GG: I can’t say this is like the female Bond, because who am I to say anything like that? Bond? Such legacy and heritage! We’ve started something original. We wanted it to be thrilling and exciting and have people at the edge of their seats, not just a story where you can tell what the end is going to be. So that’s a tough question for me to answer as far as inspiration, because we’ve tried not to take too much from others. We did make a big scopey movie like the Mission Impossible and Bond films. We shot in five different locations. It was important for us that most everything that we could have done for real we’ve done for real, as far as the action goes.

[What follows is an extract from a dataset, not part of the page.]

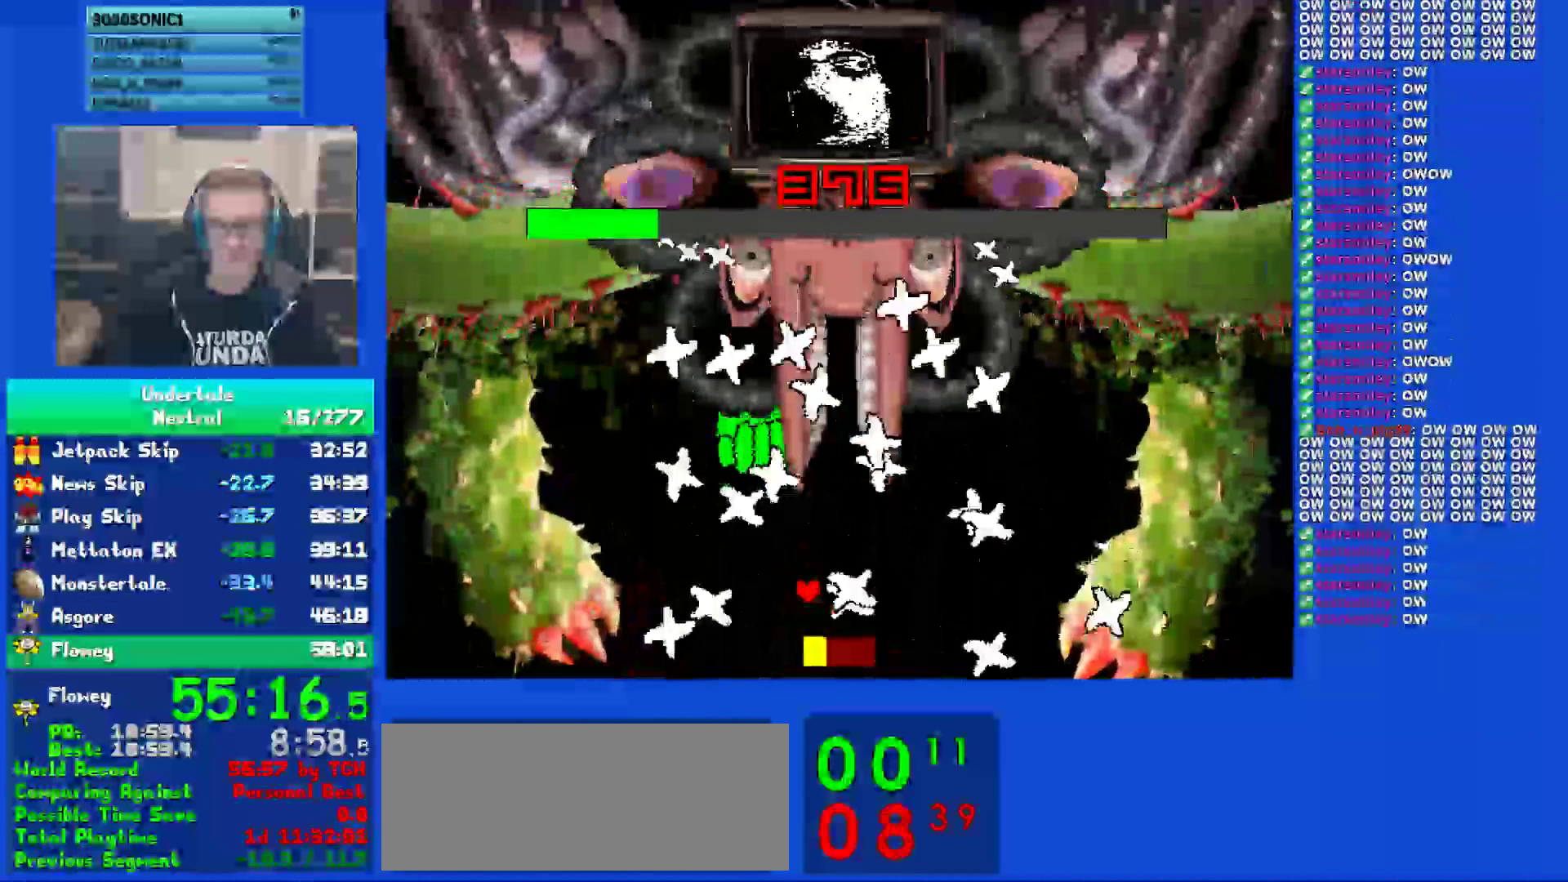
{"keys": ["left"], "events": [[50, "left", "up"], [50, "z", "up"], [183, "z", "down"], [250, "z", "up"], [283, "left", "down"], [350, "left", "up"], [383, "z", "down"], [483, "left", "down"], [483, "z", "up"]]}
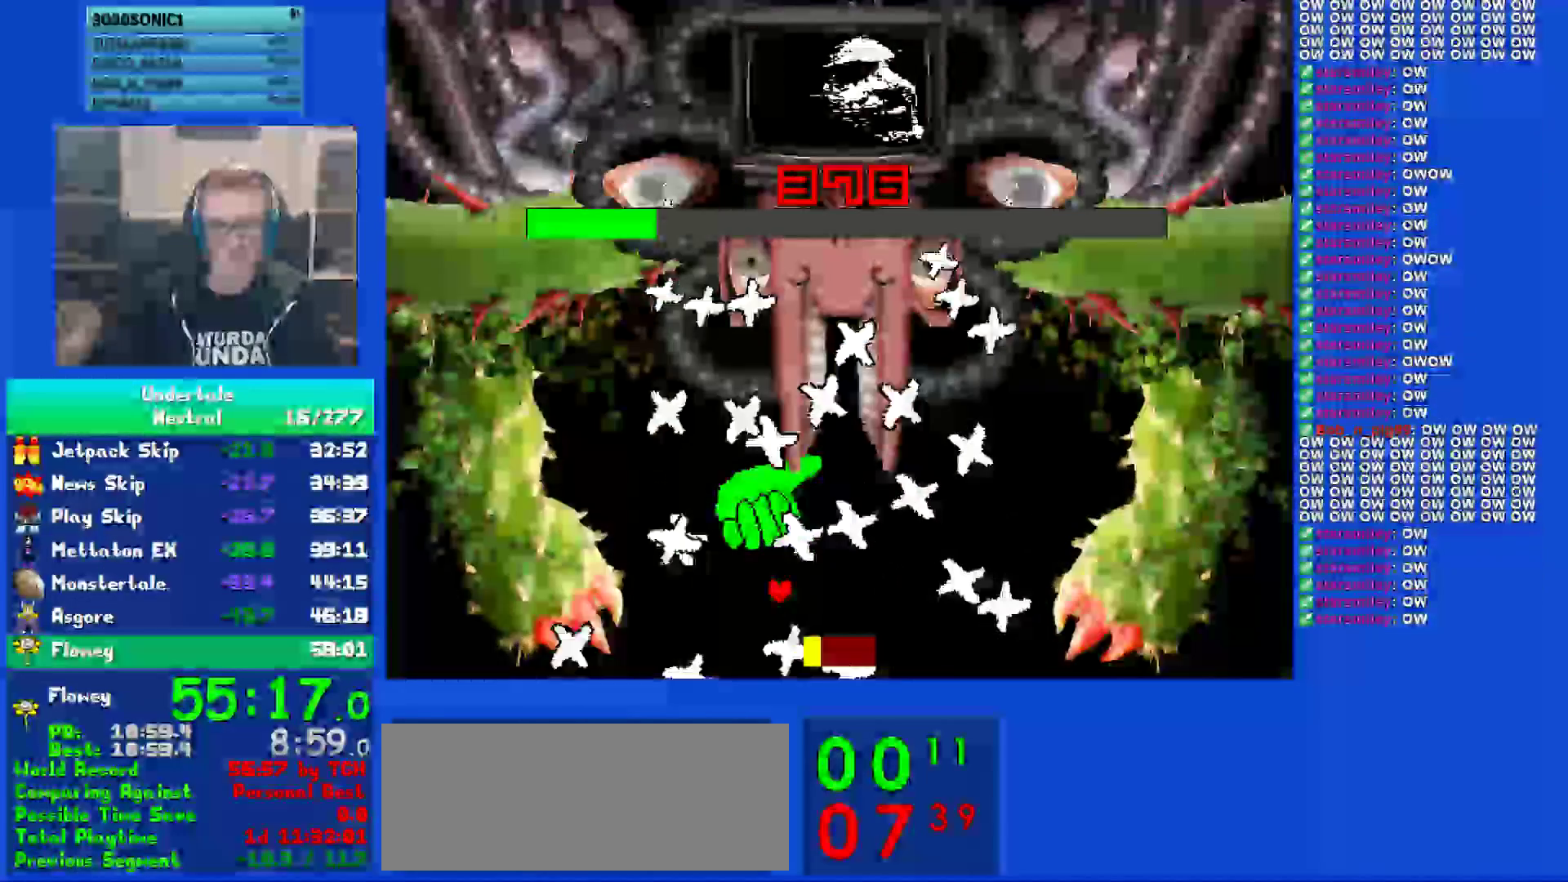
{"keys": ["right", "z"], "events": [[50, "left", "up"], [83, "z", "down"], [183, "left", "down"], [183, "z", "up"], [250, "left", "up"], [283, "z", "down"], [383, "right", "down"], [383, "z", "up"], [483, "z", "down"]]}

But we really tried to make an original piece, and I hope it feels that way. 

“It was really important for me to show a character that is flawed…I wanted to create a woman who has learned to do everything by herself.”

L’O: You mentioned filming in five locations. Which one was your favorite?

GG: [We filmed in] Iceland, Morocco, Lisbon, London, and Italy—in the Alps. They’re all special. I must say I really, really enjoyed Lisbon because I had never been there. I enjoyed everything about it as far as the people, the food, and the culture. It was so easy to film there. There was good energy.


L’O: You’re also doing Snow White, where you’re playing the villain for a change. How was it to switch to the dark side?

GG: Amazing, written in all caps. We’re talking about Heart of Stone—everything is super realistic. The opposite goes for Snow White, and I shot them back-to-back. It was a great shift. I can’t believe I got to play the Evil Queen, the first evil villain in the history of Disney. I get to sing and explore my theatrical, evil dark side. The first four days, I was really in character, meaning like, it was hard for me to come out of the character, I was so in it. It’s like doing theater. Everything is bigger. Everything is more dramatic. It was a lot of fun.